Friday, June 12, 2015

Unbalanced but Centered

It's true that I enjoy certain aspects of every season, which makes me a pretty good Minnesotan, but each year, there are certain delights of summer that cannot be beat...working in the garden and watching it grow, going to the Farmer's Market, picking and eating fresh berries, going on boat rides, kayaking, having the windows open on a breezy, sunny day...the list goes on.

Last summer, our lead pastor went on sabbatical, so the other two of us pastors had to step in a bit to cover things while at the same time that we took care of ourselves and took some time to enjoy summer too.  When everything was said and done, we made it through just fine.

This summer, one of our pastors is retiring, so it is starting out feeling rather like last summer as we figure out new roles and who will cover which things.  Many days, I'm excited by the possibilities that lie ahead.  On others you might find me pressing my hands against the side of my head to quell a headache caused by stress.

On those days, I am reminded to take things one step at a time and to focus on the things that I can do something about rather than on the numerous things that I cannot.  For instance, I might not be able to finish all my lingering projects at home, but I can tackle one nagging task, like cleaning a shelf in my pantry or doing (yet) another load of laundry.

And just when I feel like the summer might pass us by without having much time to spend together with family and friends, I pause and remember what a gift it is to have so many wonderful people in our lives.  Then I get my calendar out and carve out some time to do some of the things that are on our summer "bucket list"...go camping, visit the zoo, play yard games, and simply play.

Photo by David Bengston
Whenever I get to thinking about all this, I'm always brought back to the analogy of the "big rocks"- the fact that you have to put the things that are most important in first otherwise our time will get eaten up by everything else first. 

Two of the things that I've reminded I need to be even more intentional about carving time out for (or fitting in first) are time for prayer and reflection and time to play.  These are the things that help me feel centered when life gets hectic and feels like it's about to unravel.
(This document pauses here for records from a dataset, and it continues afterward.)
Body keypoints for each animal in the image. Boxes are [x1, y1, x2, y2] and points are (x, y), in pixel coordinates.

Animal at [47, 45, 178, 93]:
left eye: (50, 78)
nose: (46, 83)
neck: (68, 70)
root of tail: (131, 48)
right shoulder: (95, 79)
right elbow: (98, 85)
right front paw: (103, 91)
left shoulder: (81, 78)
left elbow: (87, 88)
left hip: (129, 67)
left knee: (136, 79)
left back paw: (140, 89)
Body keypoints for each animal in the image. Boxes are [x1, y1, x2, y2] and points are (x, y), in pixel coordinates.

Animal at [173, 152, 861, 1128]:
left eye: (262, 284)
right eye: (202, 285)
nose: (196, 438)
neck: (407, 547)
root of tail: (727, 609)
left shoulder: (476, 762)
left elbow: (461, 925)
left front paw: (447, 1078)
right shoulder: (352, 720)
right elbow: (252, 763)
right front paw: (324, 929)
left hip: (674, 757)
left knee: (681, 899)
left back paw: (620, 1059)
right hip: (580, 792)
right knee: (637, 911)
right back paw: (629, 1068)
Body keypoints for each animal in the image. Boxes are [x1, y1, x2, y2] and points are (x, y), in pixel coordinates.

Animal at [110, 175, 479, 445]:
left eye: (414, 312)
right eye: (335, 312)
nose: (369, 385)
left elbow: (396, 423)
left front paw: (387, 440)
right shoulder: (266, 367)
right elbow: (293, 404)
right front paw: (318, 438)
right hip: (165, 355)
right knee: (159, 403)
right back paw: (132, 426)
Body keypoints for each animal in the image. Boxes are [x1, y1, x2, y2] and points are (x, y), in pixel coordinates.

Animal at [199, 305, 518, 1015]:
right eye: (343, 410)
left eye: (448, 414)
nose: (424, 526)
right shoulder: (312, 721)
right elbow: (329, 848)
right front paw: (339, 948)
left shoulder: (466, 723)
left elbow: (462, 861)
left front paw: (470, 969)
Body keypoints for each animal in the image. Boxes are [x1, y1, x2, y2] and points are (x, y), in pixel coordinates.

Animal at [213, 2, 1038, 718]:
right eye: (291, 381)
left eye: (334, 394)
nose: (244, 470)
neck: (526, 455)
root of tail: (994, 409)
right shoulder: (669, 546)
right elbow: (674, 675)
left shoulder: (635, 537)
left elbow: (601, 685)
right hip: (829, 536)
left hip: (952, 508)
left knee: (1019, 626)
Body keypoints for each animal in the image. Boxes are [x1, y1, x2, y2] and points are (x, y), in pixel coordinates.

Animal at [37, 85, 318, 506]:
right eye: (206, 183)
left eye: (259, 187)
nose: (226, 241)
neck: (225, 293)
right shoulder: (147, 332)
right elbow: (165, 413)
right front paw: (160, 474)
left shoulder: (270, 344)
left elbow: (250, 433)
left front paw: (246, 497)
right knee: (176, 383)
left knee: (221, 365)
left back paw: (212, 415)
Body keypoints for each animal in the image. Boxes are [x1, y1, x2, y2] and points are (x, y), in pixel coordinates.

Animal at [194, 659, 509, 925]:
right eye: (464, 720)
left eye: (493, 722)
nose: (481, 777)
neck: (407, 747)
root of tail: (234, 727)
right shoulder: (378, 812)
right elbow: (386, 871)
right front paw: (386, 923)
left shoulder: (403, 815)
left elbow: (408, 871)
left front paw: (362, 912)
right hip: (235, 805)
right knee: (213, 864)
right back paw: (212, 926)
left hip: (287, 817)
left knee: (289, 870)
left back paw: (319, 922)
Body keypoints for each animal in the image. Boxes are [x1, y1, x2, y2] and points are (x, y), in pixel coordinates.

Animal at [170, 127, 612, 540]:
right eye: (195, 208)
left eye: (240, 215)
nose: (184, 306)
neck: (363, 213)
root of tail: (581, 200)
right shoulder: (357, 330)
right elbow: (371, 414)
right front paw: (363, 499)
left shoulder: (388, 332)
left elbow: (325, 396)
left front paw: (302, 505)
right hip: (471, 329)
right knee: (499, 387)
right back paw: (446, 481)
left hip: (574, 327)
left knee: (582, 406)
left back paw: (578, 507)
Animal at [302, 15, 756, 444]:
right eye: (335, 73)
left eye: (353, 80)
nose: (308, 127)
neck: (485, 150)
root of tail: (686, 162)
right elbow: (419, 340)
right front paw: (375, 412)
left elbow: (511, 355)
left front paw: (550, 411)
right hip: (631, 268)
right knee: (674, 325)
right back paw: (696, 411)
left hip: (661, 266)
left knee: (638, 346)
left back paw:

In times like these, I'm also reminded of the Native American teaching of being mindful of which "wolf" you feed.  That lesson says that there are two wolves inside each of us, vying for our attention.  One wolf represents things like envy and worry and discontentment.  The other represents peace, gentleness, gratefulness, and kindness.  And the moral of the story is that the wolf that wins out is the wolf that we feed.

So in my own life, the wolf that I want to feed is the one that represents kindness, contentment, joy, and peace.  That is the legacy I want to pass on to my children and the things that I want to define our life as a family.  And spending time with God, even if it's just a couple of minutes, and taking time to simply play are two of the best ways to feed that wolf, rather than get caught up fretting and being anxious.

After all, feeling anxious and stressed is a sure-fire way to stifle the joys of summer.  On the other hand, sitting down with a good book, going for a simple family walk, and starting my day with a moment of (mostly) quiet prayer make me more ready and able to say with a smile, bring it on!